What better looks like

One top 20 pharma’s commercial transformation over the past two years is a useful reference point. What drove their go-to-market modernization was not a new therapy or a different channel strategy. It was a decision to get more sophisticated about how data and analytics inform execution, to move from static segmentation to something closer to real-time commercial intelligence. The results have shaped their investment priorities for the next three to five years, spanning sales modernization, medical modernization, and digital and data capability-building across the organization.

The companies making this shift are not simply refining targeting. They are redesigning how commercial decisions get made. Their field teams spend more time with physicians who are genuinely positioned to move and less time logging activity against customers whose behavior is unlikely to change.
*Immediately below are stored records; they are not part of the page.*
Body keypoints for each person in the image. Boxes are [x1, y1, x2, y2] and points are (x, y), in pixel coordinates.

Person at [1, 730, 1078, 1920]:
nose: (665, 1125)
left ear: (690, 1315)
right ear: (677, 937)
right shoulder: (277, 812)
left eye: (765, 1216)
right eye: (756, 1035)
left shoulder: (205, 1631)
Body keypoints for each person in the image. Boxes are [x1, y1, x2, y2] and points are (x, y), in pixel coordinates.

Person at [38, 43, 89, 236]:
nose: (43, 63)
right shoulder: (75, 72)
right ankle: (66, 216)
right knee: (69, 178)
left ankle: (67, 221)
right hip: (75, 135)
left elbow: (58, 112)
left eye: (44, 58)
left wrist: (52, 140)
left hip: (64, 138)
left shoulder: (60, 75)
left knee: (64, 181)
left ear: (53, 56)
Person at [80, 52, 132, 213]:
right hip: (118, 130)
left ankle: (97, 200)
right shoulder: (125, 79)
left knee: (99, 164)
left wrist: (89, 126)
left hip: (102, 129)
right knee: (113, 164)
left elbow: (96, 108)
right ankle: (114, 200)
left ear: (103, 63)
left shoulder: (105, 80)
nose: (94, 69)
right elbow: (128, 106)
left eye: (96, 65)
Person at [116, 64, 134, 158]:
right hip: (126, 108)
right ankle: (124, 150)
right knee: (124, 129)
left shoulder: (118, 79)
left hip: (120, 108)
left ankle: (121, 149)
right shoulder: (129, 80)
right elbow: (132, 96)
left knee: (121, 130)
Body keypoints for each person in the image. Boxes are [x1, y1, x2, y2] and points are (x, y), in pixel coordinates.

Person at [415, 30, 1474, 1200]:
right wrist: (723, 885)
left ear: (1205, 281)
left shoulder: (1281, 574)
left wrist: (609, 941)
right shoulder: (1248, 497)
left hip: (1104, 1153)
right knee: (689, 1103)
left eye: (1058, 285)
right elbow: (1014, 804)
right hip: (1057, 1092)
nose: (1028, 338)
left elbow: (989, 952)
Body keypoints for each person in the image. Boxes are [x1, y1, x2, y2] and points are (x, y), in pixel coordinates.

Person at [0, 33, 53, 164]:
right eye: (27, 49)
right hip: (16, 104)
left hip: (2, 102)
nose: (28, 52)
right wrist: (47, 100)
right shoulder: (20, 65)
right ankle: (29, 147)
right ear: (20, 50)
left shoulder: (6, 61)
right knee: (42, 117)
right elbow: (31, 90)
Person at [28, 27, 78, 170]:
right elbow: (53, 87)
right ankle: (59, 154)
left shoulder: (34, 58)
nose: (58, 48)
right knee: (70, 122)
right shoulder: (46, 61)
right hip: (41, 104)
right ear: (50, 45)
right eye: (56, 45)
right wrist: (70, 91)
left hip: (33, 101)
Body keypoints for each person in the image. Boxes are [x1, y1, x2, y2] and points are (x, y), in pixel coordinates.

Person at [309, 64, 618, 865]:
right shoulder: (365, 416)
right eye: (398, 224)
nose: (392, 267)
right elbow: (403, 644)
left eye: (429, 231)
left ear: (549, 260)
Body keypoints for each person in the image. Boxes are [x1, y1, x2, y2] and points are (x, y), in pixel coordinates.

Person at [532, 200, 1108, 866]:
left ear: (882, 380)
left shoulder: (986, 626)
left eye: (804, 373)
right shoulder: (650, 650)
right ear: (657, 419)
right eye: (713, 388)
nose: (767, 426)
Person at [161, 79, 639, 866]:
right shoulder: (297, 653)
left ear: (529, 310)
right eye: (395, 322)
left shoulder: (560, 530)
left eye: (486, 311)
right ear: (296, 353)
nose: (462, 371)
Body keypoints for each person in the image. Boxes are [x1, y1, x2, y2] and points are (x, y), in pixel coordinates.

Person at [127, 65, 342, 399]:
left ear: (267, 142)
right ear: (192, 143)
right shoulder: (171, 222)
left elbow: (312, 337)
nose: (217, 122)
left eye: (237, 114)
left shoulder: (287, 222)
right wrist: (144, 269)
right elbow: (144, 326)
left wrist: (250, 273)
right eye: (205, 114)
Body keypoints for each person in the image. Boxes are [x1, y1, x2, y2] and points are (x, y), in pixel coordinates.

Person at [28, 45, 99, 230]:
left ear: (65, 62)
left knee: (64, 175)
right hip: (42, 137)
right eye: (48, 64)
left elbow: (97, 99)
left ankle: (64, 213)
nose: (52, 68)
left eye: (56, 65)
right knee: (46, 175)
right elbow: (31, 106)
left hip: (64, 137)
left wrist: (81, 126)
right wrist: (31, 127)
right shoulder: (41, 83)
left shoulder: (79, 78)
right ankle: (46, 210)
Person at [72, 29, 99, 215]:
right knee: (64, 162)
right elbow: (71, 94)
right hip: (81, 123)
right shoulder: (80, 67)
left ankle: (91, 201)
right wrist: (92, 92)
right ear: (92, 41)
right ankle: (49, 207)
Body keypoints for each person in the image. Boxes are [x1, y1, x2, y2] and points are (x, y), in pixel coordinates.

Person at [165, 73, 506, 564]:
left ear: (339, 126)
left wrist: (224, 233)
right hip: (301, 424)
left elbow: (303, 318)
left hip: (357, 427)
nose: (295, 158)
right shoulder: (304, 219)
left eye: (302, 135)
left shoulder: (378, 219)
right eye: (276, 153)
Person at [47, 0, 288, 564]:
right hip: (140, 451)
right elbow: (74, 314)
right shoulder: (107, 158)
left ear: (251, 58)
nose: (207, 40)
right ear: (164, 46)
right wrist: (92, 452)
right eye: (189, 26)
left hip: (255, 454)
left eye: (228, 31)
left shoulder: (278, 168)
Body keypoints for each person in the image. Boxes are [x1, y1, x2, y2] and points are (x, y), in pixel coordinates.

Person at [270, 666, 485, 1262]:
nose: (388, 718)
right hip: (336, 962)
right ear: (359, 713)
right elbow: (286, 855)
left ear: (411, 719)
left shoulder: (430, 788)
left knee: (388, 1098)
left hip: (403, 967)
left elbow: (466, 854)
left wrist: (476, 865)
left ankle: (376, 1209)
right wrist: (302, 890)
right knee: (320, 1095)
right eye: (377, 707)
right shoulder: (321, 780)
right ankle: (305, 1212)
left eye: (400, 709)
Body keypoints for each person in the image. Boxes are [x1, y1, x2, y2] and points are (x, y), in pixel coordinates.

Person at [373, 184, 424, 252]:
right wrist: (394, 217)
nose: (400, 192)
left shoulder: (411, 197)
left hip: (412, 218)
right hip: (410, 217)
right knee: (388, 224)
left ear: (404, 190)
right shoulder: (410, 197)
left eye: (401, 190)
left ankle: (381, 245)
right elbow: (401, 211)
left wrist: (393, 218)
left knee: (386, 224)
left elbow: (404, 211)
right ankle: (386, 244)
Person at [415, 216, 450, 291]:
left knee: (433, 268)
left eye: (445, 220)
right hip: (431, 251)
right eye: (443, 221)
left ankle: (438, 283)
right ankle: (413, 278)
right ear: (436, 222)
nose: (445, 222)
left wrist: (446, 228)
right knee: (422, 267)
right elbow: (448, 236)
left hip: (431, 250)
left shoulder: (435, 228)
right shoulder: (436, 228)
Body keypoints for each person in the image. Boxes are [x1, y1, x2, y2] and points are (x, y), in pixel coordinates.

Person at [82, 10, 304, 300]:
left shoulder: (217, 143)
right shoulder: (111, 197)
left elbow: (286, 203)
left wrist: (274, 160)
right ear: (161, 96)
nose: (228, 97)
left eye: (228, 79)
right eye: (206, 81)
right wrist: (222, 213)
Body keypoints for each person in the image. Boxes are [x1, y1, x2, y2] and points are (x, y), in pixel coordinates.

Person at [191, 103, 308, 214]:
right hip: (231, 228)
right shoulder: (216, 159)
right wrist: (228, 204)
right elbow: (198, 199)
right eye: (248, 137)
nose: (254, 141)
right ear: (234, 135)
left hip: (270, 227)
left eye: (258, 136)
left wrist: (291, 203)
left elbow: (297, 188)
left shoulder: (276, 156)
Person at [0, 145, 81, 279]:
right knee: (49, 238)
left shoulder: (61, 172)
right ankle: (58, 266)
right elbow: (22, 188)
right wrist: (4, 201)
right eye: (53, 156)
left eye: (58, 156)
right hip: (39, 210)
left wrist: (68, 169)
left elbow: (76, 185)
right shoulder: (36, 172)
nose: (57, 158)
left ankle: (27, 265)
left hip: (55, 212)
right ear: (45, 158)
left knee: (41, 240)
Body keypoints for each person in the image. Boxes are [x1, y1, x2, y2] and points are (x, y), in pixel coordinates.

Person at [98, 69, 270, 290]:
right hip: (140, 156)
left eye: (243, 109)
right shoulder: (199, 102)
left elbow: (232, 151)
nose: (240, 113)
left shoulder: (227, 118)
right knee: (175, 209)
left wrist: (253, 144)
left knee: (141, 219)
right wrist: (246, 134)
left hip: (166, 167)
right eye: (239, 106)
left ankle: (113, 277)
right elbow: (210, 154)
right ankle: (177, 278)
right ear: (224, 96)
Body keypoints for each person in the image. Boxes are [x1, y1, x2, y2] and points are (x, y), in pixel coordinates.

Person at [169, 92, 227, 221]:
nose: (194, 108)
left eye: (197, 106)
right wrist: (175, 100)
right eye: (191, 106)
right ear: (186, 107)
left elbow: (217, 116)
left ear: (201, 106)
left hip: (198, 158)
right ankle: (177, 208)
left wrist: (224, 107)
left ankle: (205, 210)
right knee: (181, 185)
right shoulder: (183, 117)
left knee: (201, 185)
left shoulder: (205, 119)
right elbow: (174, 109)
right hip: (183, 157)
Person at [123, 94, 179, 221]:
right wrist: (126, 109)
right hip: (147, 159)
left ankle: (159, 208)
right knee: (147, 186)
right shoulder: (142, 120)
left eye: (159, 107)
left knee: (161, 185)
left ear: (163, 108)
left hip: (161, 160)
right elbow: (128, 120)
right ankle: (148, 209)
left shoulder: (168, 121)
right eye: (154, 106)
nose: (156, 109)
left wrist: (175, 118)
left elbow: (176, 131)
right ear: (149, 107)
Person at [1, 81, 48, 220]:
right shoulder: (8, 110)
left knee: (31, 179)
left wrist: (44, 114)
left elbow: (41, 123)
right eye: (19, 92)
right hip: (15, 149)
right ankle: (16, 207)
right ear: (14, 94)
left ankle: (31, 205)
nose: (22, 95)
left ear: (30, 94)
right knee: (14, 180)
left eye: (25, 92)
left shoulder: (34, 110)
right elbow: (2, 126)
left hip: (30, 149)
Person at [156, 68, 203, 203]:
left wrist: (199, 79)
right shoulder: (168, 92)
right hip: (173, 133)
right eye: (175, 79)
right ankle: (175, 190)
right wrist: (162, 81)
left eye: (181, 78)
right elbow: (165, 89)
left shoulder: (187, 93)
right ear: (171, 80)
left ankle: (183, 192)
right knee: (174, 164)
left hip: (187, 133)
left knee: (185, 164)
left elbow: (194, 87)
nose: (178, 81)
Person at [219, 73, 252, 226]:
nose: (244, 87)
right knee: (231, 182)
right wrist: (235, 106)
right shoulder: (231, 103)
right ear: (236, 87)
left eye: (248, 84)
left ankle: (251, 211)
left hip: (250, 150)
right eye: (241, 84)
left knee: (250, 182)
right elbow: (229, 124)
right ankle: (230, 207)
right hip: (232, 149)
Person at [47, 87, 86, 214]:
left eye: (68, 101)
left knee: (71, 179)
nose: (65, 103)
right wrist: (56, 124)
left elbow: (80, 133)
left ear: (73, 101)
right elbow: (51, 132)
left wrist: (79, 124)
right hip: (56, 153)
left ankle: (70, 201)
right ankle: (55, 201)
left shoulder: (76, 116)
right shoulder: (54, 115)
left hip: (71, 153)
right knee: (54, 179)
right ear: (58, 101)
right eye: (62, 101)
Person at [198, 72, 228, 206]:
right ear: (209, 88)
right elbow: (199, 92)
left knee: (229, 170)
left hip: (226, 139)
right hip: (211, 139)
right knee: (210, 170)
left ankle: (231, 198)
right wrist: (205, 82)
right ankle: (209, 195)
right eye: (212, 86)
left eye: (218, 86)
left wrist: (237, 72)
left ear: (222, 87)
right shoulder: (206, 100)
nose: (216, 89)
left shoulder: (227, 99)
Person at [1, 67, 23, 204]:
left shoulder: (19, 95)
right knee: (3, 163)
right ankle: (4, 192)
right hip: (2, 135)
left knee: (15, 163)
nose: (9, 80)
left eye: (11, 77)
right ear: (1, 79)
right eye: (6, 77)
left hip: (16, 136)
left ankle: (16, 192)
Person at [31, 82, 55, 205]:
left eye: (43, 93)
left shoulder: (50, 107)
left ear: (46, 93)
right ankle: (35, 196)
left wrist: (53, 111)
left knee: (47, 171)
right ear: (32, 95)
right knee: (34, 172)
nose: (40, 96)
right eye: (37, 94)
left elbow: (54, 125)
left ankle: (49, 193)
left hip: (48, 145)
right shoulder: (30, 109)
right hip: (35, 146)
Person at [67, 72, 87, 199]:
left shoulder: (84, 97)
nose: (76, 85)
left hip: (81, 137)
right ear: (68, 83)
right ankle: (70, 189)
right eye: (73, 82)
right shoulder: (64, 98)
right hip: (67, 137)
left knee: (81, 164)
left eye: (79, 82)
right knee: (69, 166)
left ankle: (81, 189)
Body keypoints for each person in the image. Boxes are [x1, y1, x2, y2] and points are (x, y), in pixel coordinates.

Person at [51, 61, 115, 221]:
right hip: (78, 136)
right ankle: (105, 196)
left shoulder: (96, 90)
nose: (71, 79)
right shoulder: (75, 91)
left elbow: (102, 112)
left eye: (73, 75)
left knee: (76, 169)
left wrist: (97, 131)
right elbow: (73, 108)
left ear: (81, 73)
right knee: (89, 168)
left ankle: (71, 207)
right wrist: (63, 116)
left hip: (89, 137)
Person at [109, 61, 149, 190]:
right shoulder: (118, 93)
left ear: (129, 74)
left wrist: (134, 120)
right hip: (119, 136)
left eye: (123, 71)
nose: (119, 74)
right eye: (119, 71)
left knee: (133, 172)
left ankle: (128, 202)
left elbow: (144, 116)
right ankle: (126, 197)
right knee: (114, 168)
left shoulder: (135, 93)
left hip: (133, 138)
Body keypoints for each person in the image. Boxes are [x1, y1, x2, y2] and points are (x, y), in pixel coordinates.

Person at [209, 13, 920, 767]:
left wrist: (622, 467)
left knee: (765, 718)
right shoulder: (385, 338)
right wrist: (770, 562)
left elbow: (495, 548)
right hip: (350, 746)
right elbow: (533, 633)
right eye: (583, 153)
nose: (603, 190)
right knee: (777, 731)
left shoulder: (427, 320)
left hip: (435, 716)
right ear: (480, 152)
Their commercial leaders gain a clearer picture of what is actually driving impact, rather than trying to infer it from activity metrics that tell you what happened but not why.

The organizations that do not make this shift will keep optimizing a model built for a market that no longer exists in the same form.

Beyond static segmentation

Deciling still serves a purpose. For broad planning and historical visibility, it remains useful.

But today's commercial environment requires more than structure. It requires speed, timing, and the ability to recognize opportunity as it emerges rather than after it has already materialized in prescription data.

Static segmentation can still inform planning. It can no longer be the system that governs execution.

The market has changed. The operating model has to change with it. The teams that make that shift first will not just target more efficiently. They will compete at a fundamentally different level of precision, and the gap between them and the ones still running last quarter's list will keep widening.